» EXERCISE INSTRUCTIONS:
Pictures are not part of the copy. Write out exactly the lines from the line with "I need the box that holds the red" through the end of the entries below.
*** PROVIDED ENTRIES
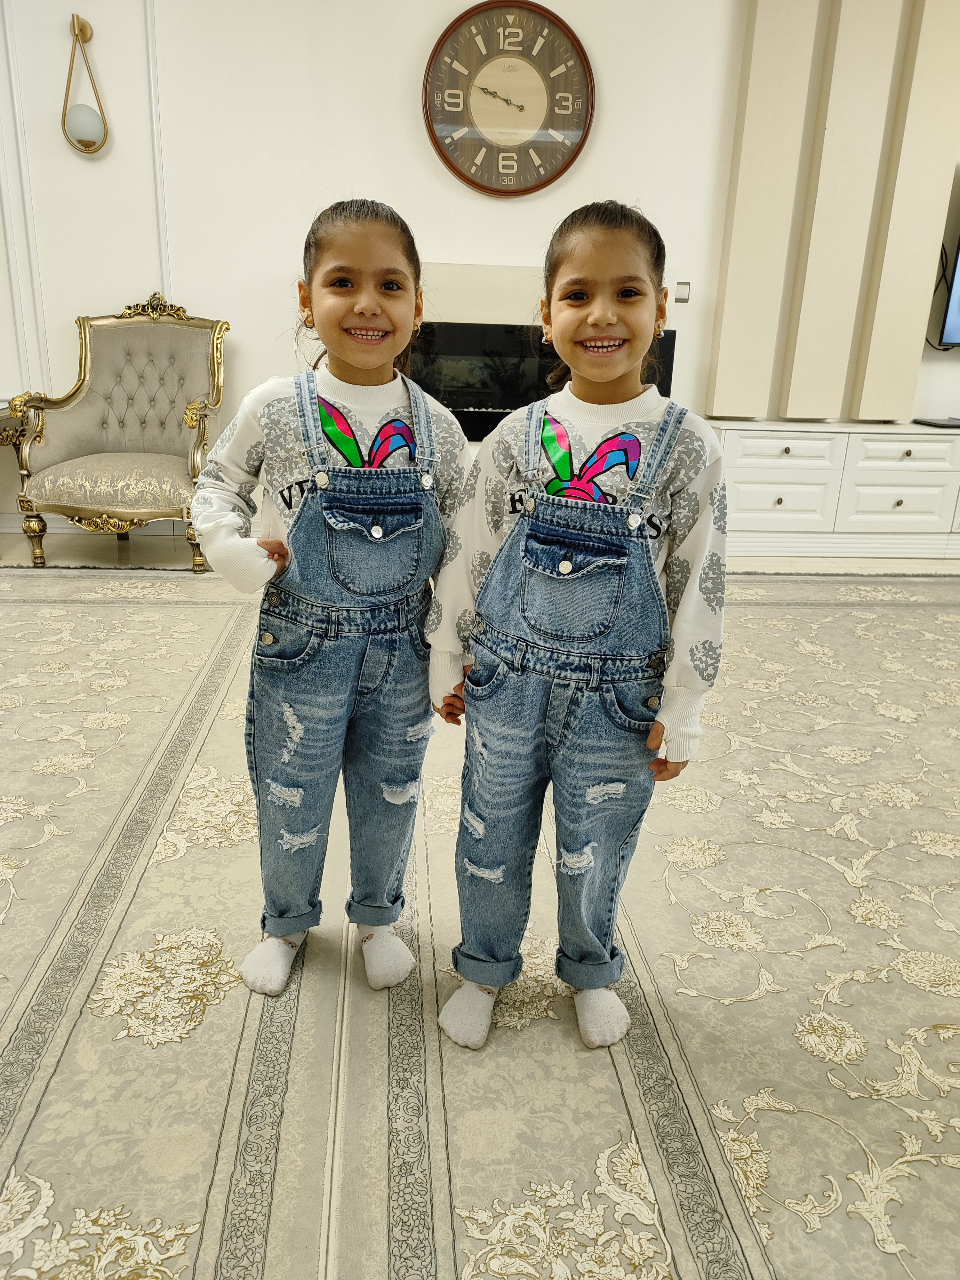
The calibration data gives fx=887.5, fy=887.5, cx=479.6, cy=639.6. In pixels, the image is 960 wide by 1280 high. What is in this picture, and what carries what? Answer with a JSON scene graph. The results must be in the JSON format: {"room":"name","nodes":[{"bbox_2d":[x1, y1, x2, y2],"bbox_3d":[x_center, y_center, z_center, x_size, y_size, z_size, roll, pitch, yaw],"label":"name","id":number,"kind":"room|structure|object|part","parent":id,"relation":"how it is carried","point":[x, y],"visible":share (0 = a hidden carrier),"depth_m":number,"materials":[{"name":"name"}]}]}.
{"room":"living room","nodes":[
{"label":"living room","id":0,"kind":"room"},
{"bbox_2d":[0,558,959,1279],"bbox_3d":[0.039,0.523,1.647,6.207,0.071,5.294,0,19,-5],"label":"floor","id":1,"kind":"structure","parent":0,"point":[33,606],"depth_m":1.44,"materials":[{"name":"beige carpet"}]},
{"bbox_2d":[5,290,229,571],"bbox_3d":[-1.539,-0.935,3.918,0.805,1.158,0.795,0,19,-5],"label":"armchair","id":2,"kind":"object","parent":1,"relation":"on","point":[156,329],"visible":0.98,"depth_m":3.94,"materials":[{"name":"beige fabric"}]},
{"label":"seat cushion","id":3,"kind":"part","parent":2,"relation":"part of","materials":[{"name":"beige fabric"}]},
{"bbox_2d":[187,197,467,1007],"bbox_3d":[-0.227,-0.036,1.452,0.406,1.182,0.397,-3,19,-15],"label":"child","id":4,"kind":"object","parent":1,"relation":"on","point":[373,248],"visible":0.97,"depth_m":1.35},
{"bbox_2d":[429,202,726,1056],"bbox_3d":[0.159,0.010,1.373,0.415,1.174,0.391,8,20,18],"label":"child","id":5,"kind":"object","parent":1,"relation":"on","point":[613,372],"visible":0.99,"depth_m":1.28},
{"bbox_2d":[710,417,959,562],"bbox_3d":[2.077,-0.761,4.543,2.005,0.614,0.470,0,19,-5],"label":"white sideboard","id":6,"kind":"object","parent":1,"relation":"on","point":[895,498],"visible":0.93,"depth_m":4.30,"materials":[{"name":"white paint"}]},
{"bbox_2d":[912,415,959,427],"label":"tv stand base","id":7,"kind":"object","parent":6,"relation":"on","point":[937,423],"visible":0.99,"depth_m":4.40,"materials":[{"name":"black"}]},
{"bbox_2d":[0,0,959,533],"bbox_3d":[0.264,-2.023,4.173,9.760,3.184,0.191,0,19,-5],"label":"wall","id":8,"kind":"structure","parent":0,"point":[399,98],"depth_m":4.03,"materials":[{"name":"white paint"}]},
{"bbox_2d":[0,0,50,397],"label":"wall molding","id":9,"kind":"structure","parent":8,"relation":"attached to","point":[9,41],"depth_m":4.05,"materials":[{"name":"white paint"}]},
{"bbox_2d":[61,14,108,154],"bbox_3d":[-1.705,-2.374,3.803,0.186,0.545,0.165,0,19,-5],"label":"wall sconce","id":10,"kind":"object","parent":8,"relation":"attached to","point":[83,108],"visible":1,"depth_m":3.80,"materials":[{"name":"gold metal"}]},
{"bbox_2d":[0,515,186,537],"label":"baseboard","id":11,"kind":"structure","parent":8,"relation":"attached to","point":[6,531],"depth_m":4.51,"materials":[{"name":"white paint"}]},
{"bbox_2d":[144,0,171,307],"bbox_3d":[-1.458,-2.297,4.002,0.046,1.743,0.033,0,19,-5],"label":"wall molding","id":12,"kind":"structure","parent":8,"relation":"attached to","point":[151,60],"depth_m":4.01,"materials":[{"name":"white paint"}]},
{"bbox_2d":[423,0,593,196],"bbox_3d":[0.131,-2.428,3.980,0.753,0.795,0.053,0,19,-5],"label":"wall clock","id":13,"kind":"object","parent":8,"relation":"attached to","point":[518,106],"visible":1,"depth_m":3.96,"materials":[{"name":"wood"}]},
{"bbox_2d":[409,262,676,439],"bbox_3d":[0.216,-1.225,4.345,1.409,1.096,0.266,0,19,-5],"label":"fireplace","id":14,"kind":"object","parent":8,"relation":"in","point":[507,407],"visible":0.51,"depth_m":4.20,"materials":[{"name":"black glass"}]},
{"bbox_2d":[674,280,690,302],"bbox_3d":[0.968,-1.661,4.241,0.069,0.089,0.019,0,19,-5],"label":"light switch","id":15,"kind":"object","parent":8,"relation":"attached to","point":[684,289],"visible":0.97,"depth_m":4.24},
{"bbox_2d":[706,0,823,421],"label":"wall panel","id":16,"kind":"object","parent":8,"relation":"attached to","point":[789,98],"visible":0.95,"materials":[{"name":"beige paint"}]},
{"bbox_2d":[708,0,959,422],"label":"wall panel","id":17,"kind":"object","parent":8,"relation":"attached to","point":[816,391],"visible":0.98,"depth_m":4.15,"materials":[{"name":"beige paint"}]},
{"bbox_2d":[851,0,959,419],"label":"wall panel","id":18,"kind":"object","parent":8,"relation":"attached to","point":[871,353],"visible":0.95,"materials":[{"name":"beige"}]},
{"bbox_2d":[937,231,959,346],"bbox_3d":[2.871,-1.802,4.363,1.285,0.740,0.095,0,19,-5],"label":"television","id":19,"kind":"object","parent":8,"relation":"attached to","point":[958,278],"visible":1,"depth_m":4.36,"materials":[{"name":"black"}]},
{"bbox_2d":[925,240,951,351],"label":"cable","id":20,"kind":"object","parent":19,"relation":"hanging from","point":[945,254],"visible":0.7,"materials":[{"name":"black plastic"}]},
{"bbox_2d":[0,528,959,577],"bbox_3d":[0.293,0.273,2.487,9.545,0.109,5.778,0,19,-5],"label":"floor","id":21,"kind":"structure","parent":0,"point":[59,549],"depth_m":4.24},
{"bbox_2d":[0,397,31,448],"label":"side table","id":22,"kind":"object","parent":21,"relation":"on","point":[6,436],"visible":0.53,"depth_m":4.01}
]}

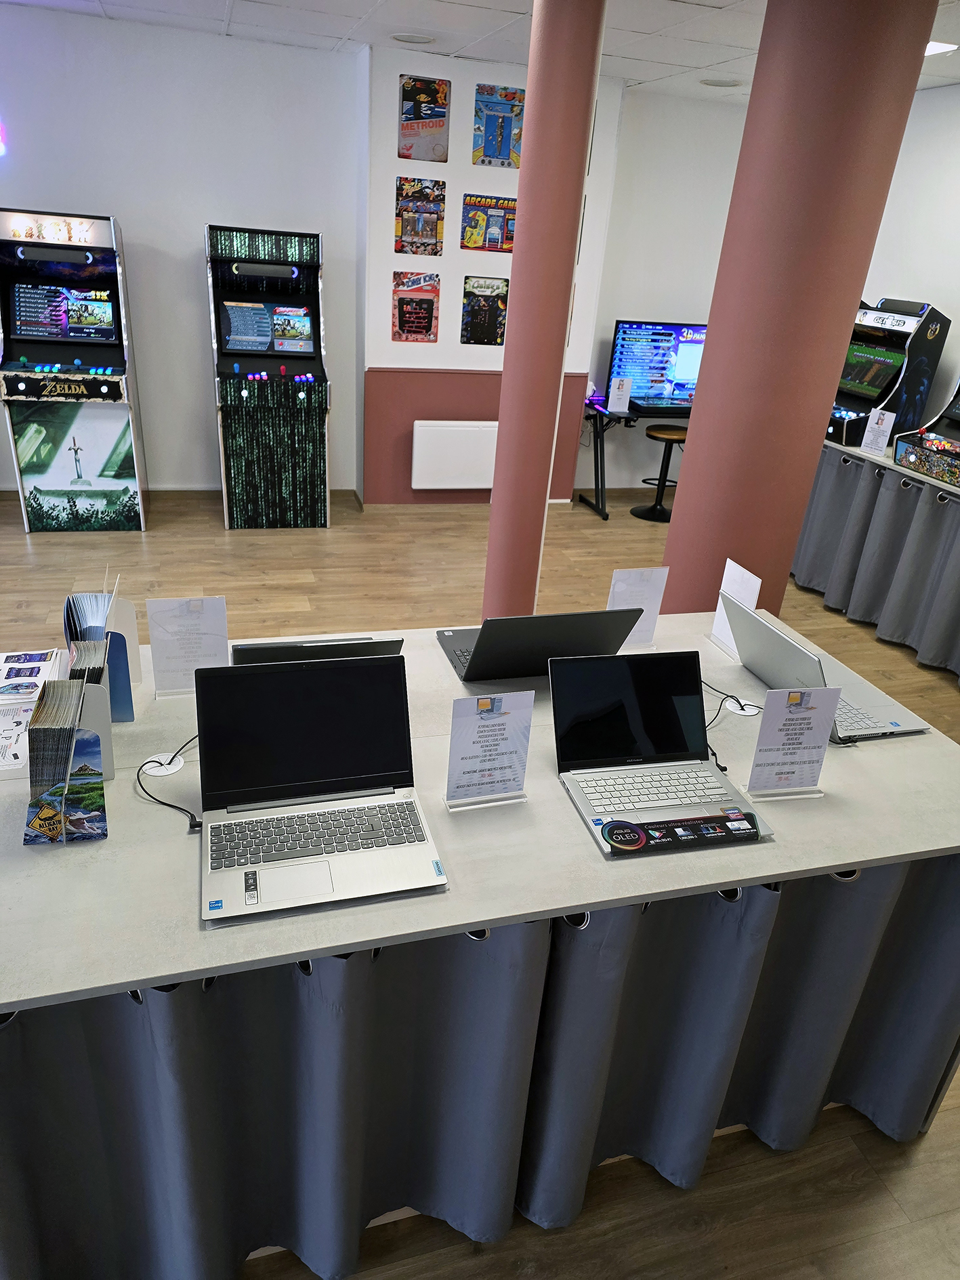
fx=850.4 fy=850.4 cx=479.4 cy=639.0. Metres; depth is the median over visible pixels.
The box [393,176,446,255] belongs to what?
poster
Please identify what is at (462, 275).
wall
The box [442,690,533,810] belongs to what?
sign holder
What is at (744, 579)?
sign holder
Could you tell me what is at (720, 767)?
cable
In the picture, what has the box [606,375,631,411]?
sign
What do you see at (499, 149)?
poster
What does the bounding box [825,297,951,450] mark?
arcade machine
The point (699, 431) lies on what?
red column
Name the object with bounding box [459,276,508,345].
poster
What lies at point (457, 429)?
radiator
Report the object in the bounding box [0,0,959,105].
ceiling
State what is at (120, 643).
brochure holder
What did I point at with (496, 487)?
red column
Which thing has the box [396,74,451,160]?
poster
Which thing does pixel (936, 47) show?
ceiling light
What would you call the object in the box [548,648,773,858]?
laptop
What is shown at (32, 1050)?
curtain
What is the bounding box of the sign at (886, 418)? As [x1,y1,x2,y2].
[860,408,897,454]
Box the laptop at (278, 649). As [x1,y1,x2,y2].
[228,634,402,665]
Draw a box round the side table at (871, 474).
[789,435,959,681]
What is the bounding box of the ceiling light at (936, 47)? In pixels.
[923,39,957,55]
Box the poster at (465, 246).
[459,193,516,253]
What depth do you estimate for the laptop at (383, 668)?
1.45 m
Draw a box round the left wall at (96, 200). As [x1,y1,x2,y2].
[0,6,358,499]
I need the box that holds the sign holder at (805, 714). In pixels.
[743,686,842,798]
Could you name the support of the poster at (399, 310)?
attached to the wall at (462, 275)
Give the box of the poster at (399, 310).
[391,271,440,342]
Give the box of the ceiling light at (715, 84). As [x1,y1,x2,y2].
[699,76,742,86]
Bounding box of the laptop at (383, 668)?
[195,652,447,923]
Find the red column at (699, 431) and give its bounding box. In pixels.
[660,0,943,616]
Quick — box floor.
[0,472,959,1276]
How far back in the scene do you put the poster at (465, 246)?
5.35 m
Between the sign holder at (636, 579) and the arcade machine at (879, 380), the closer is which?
the sign holder at (636, 579)
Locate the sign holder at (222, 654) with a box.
[144,594,229,695]
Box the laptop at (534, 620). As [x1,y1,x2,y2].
[434,610,640,682]
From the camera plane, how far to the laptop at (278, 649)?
1.72 m
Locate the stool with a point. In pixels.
(655, 437)
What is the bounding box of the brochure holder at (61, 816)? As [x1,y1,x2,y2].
[23,673,109,844]
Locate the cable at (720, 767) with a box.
[702,679,755,772]
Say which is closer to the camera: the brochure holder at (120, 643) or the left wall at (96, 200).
the brochure holder at (120, 643)
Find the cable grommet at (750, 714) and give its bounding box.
[721,696,761,716]
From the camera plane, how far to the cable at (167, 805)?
1.51 m
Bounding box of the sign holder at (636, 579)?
[606,564,669,646]
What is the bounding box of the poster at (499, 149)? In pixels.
[472,83,524,166]
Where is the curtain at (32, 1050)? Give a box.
[1,845,957,1279]
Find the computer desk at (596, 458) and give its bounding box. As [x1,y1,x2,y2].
[577,400,690,521]
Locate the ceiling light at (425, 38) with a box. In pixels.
[390,31,434,43]
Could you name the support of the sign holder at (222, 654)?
on the table at (596, 864)
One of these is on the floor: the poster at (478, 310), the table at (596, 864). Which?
the table at (596, 864)
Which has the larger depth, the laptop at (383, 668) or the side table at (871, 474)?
the side table at (871, 474)
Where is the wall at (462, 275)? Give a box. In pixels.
[358,39,625,504]
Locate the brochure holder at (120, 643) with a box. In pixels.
[63,580,140,720]
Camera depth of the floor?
3.74 m
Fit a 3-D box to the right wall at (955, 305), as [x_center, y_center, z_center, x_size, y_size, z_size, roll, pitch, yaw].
[3.118,-0.842,3.324,0.168,2.699,6.902,-3,27,-16]
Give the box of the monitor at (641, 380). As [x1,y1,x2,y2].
[606,320,707,411]
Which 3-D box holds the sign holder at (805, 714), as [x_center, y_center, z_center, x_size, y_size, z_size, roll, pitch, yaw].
[0.613,0.196,1.663,0.156,0.224,0.065,-3,27,-16]
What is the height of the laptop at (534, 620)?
0.199 m
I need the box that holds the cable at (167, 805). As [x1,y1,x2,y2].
[135,734,204,831]
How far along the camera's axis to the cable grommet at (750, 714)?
2.00 m
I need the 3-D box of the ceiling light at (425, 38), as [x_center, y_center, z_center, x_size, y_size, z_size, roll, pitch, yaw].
[-0.353,-3.158,4.473,0.241,0.014,0.238,-3,27,-16]
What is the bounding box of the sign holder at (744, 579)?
[709,558,761,654]
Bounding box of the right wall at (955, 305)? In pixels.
[860,86,959,428]
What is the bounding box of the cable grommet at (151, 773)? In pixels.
[139,751,184,777]
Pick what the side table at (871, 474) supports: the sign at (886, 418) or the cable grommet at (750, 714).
the sign at (886, 418)
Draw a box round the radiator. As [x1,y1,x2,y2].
[411,422,498,490]
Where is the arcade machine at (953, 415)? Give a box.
[893,378,959,488]
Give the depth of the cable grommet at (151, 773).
1.63 m
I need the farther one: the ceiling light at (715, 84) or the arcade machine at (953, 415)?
the ceiling light at (715, 84)
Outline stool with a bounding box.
[633,420,686,520]
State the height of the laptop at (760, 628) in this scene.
0.214 m
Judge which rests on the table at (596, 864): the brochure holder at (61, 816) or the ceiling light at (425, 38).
the brochure holder at (61, 816)
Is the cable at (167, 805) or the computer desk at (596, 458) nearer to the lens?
the cable at (167, 805)
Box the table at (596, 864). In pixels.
[0,606,959,1279]
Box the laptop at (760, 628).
[721,592,927,741]
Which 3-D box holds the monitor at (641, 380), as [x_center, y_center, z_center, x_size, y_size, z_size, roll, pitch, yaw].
[1.347,-1.944,6.060,0.827,0.591,0.225,-3,27,-16]
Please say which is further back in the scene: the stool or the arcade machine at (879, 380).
the stool
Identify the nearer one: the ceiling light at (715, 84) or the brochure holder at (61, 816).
the brochure holder at (61, 816)
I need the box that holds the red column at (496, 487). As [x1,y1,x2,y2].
[481,0,609,622]

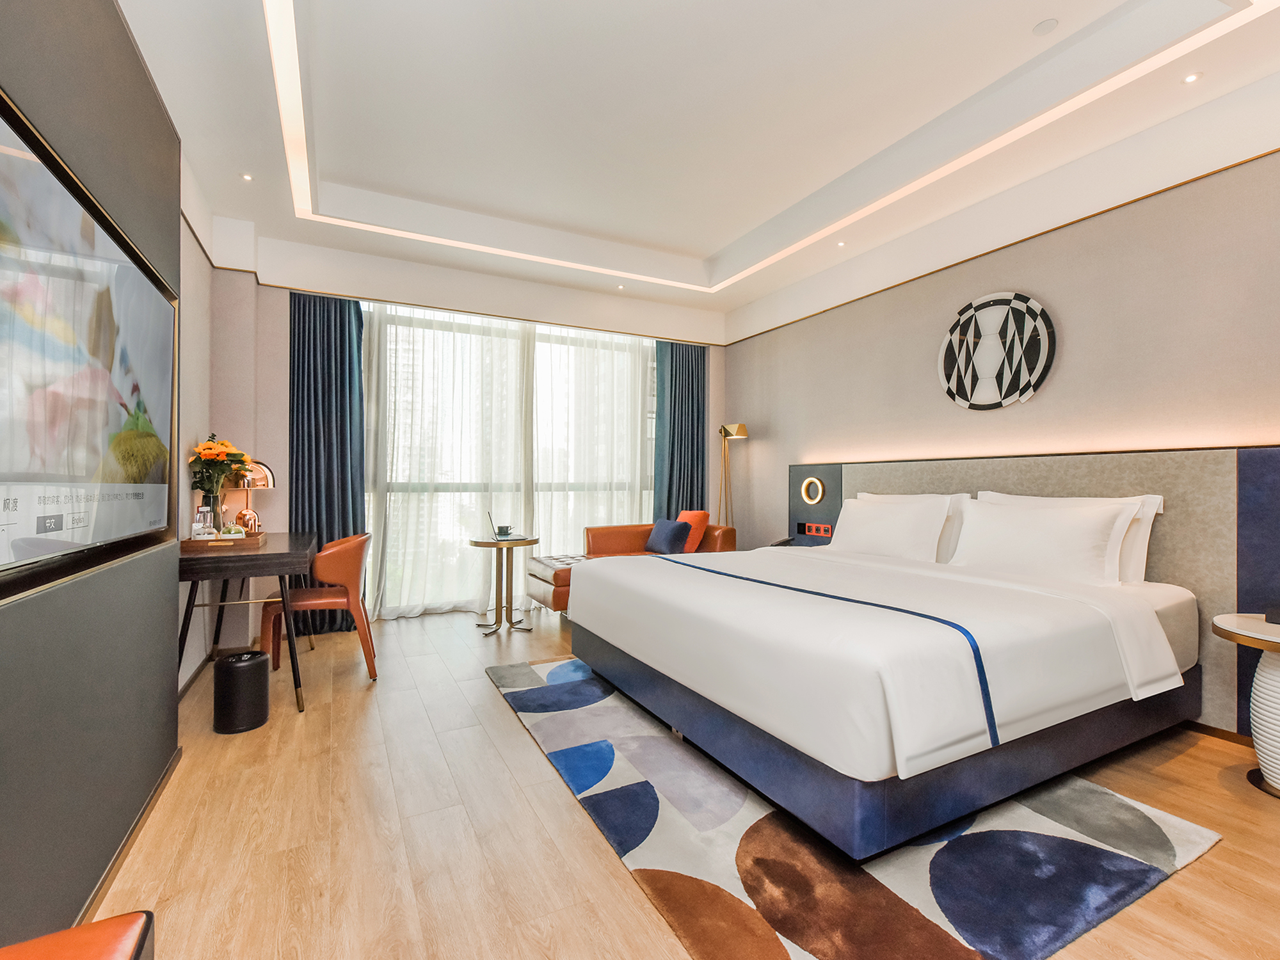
******
» EXPECTED ANSWER:
I need the box that holds the red column at (496, 487). As [x1,y1,x2,y2].
[481,0,609,622]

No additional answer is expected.